I tried to run, and every step I took
was like a step you take in dreams, the space
from road to house seemed fifteen thousand miles.
I stumbled to the shed and grabbed an ax

 

and put it to the ground to free the ladder,
but the ground just wouldn’t give the damned thing up,
and every lick was like I swung the ax
from under water. I had no more force

 

than a kid or cripple. My kid, meanwhile, cried
from behind a big storm window, “Daddy? Daddy?”
It sounded like a question. I gave up
and tried to call back up to him. I couldn’t.

 

My words were nothing more than little squeaks,
and when they did come out, they were not plain.
And so my wife began to call the boy,
“Throw something through the window and jump out.”

 

He threw a model boat, a book, a drumstick.
He couldn’t make a crack. I flung the ax.
It missed by half a mile.

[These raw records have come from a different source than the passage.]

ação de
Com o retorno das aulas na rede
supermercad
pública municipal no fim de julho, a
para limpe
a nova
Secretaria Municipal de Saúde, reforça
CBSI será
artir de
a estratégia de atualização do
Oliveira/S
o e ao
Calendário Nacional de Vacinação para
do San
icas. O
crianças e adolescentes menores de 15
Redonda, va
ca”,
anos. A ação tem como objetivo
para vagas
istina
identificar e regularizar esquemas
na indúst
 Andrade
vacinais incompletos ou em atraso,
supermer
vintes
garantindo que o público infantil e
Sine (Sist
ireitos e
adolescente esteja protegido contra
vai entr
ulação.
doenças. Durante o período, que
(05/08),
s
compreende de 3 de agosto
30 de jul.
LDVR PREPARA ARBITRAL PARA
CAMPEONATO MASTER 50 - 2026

I threw again
and broke a hole, and scared the boy back in.

 

That was the last I saw him. Like a woman
sighing, that old house huffed once and fell.
Out back, beside the kennel, our baby daughter
danced and giggled to hear the howling dogs.

 

I went into dead faint. And Hell could come
for all of me. And that is what has come.
Thirty years gone by since Lemmie Watson
broke my little mill of sticks and weeds

 

down by the brook, and I kicked the tar from him
and stayed indoors all week when school let out.
And Mrs. What’s-Her-Name, I disremember,
fussing at her desk, would shake her head

 

and ask outloud if one small paddle wheel
was worth all this? I had to answer No.
I had to write it down, “No good can grow
from any feud.” I wrote it fifty times

 

each afternoon. And then one afternoon
the Walker crew lay down a string of guts
across the road. . . . The part of life you think
you’ve got done living lies in wait like Satan.

 

For me, it was revenge. And what to do
right now? The house is gone, the boy, and I
believe I know just how they came to be.
But do I? Do I know what led to what

 

or who’s to blame? This time I’ll let it go.
No man can find revenge for a thing like this.
They say revenge is something for the Lord.
And let Him have it. Him, such as He is.

 

 


“The Feud” is from To the Bone: New and Selected Poems (University of Illinois Press, 1996).